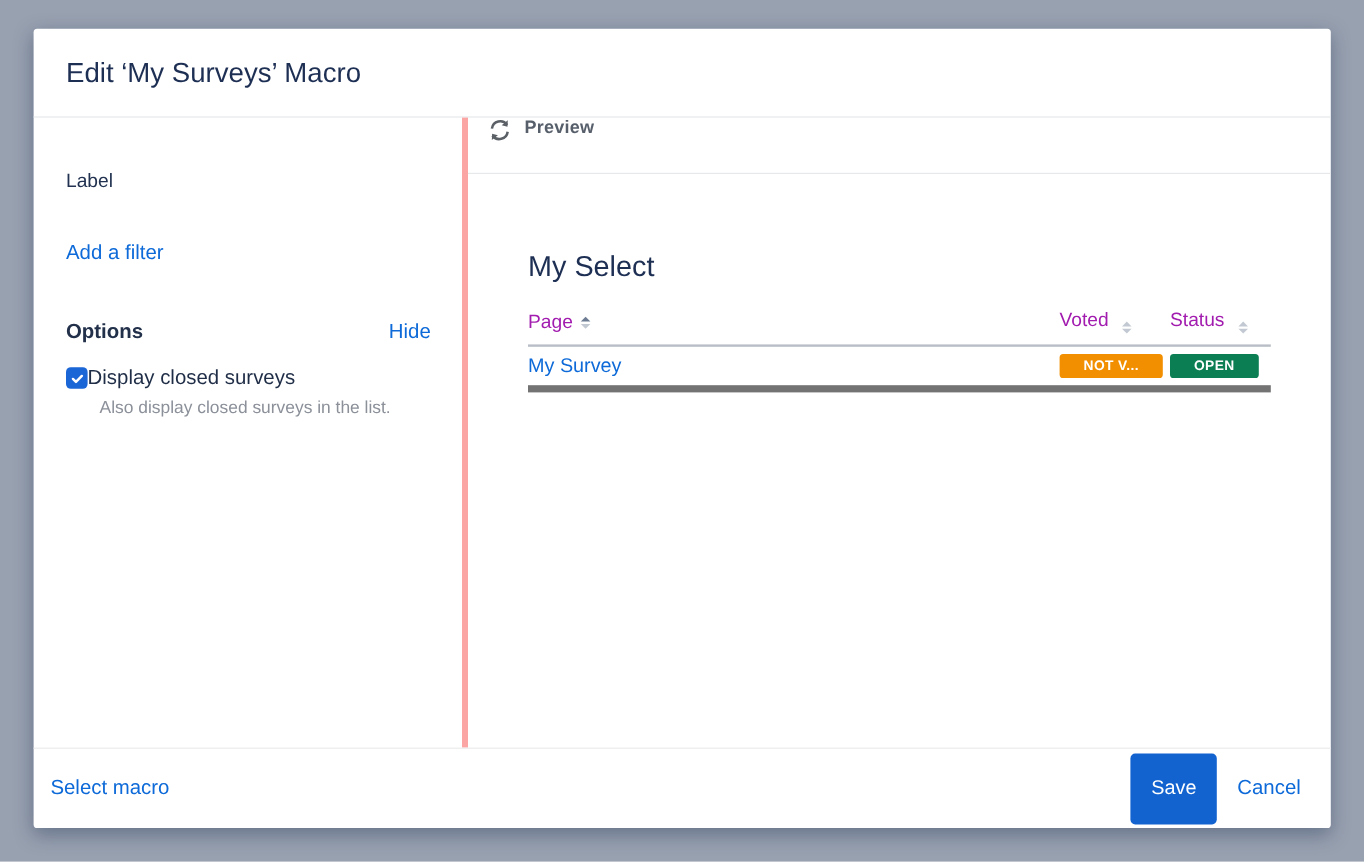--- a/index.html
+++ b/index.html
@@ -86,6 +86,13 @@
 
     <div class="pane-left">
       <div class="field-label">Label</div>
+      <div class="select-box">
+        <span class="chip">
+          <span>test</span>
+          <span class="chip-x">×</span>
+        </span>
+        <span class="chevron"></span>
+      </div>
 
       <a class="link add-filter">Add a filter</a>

--*--

**WORK ITEM**
For the records above, output each one exactly and skip any image.

**EXERCISE ANSWER**
--- a/index.html
+++ b/index.html
@@ -86,6 +86,13 @@
 
     <div class="pane-left">
       <div class="field-label">Label</div>
+      <div class="select-box">
+        <span class="chip">
+          <span>test</span>
+          <span class="chip-x">×</span>
+        </span>
+        <span class="chevron"></span>
+      </div>
 
       <a class="link add-filter">Add a filter</a>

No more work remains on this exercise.